Poetry: The Casual Perfect by Lavinia Greenlaw
Varsity’s literary critic Charlotte Keith reviews Greenlaw’s latest publication
Gleaned from a Robert Lowell poem for Elizabeth Bishop – famously meticulous as a writer – in which he calls her “unerring muse who makes the casual perfect”, the title of this collection asserts the sublimity of the offhand.
Greenlaw is interested in the overheard, the incomplete, the moment at which we start to make sense of things: “the needle’s hesitation/the song caught in the breath”. “It’s not the theme that interest me/but the variation”, she announces, with the same linguistic precision that characterises the rest of the collection. She doesn’t need to say much – there is plenty of white space on these pages – because her impeccable formal control makes each word work hard.
There are throat-achingly beautiful poems in here, unfashionably restrained poems and self-consciously formal poems, and even the ones that fall flat do so elegantly. Some are too icily erudite for their own good – poems about Einstein and Coleridge, and Chaucerian allusions, seem over-dutiful and forced. But there is an undeniable allure in moments like, “this is the time of the dark half/the serpent days of seem”, increasingly appealing as October rushes by.

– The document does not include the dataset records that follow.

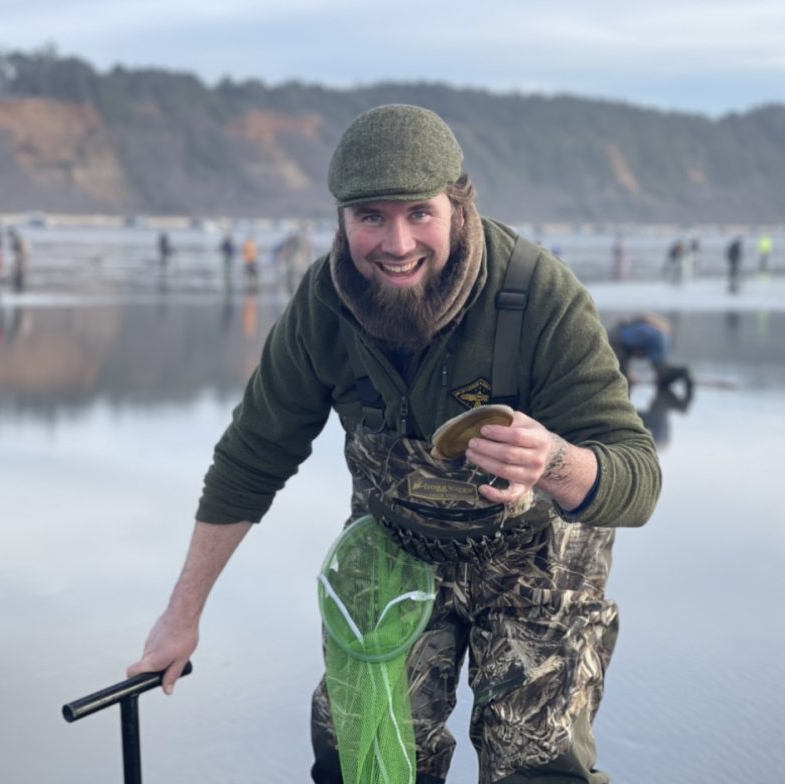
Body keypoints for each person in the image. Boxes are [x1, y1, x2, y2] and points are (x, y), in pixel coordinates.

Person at [127, 104, 661, 784]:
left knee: (537, 763)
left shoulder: (539, 295)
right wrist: (182, 615)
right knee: (358, 753)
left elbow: (639, 482)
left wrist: (555, 461)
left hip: (537, 563)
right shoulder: (325, 304)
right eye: (370, 217)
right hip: (398, 553)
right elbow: (251, 457)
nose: (398, 243)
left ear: (458, 207)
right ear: (343, 220)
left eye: (419, 214)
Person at [607, 313, 691, 391]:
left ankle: (683, 372)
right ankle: (680, 375)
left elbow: (625, 354)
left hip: (632, 341)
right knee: (661, 374)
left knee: (624, 377)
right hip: (653, 340)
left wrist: (629, 375)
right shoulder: (657, 329)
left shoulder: (621, 332)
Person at [8, 228, 30, 292]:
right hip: (22, 257)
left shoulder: (18, 239)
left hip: (22, 257)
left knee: (20, 272)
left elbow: (16, 248)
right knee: (20, 272)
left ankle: (19, 286)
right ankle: (19, 285)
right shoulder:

Or, unintentionally apt for the madness of Michaelmas term, “I live the world too fast, too far/secondary, several”.
Greenlaw has written that “opera and poetry are difficult and obscure, and ought to be sold on the joy of difficulty”, and these poems are, at times, unashamedly ‘difficult’ – but it would be hard to accuse Greenlaw of the excess obliquity of which contemporary poetry is so often guilty. ‘The Catch’, for instance, is the kind of poem that make excerpting painful: I want to include the whole thing, to make sure I’m not alone in shivering slightly when Greenlaw promises “One day I’ll learn to listen/to the city beneath the snow/the agony in the irony/the lover as I go”.
“To move small, sleep low/and dream new depths/of emptiness and order” – this encapsulates Greenlaw’s poetics – but then, of course, “to be troubled by neither”. This collection is all the more brilliant for the way it manages to take itself seriously as poetry while retaining that promised casualness of approach.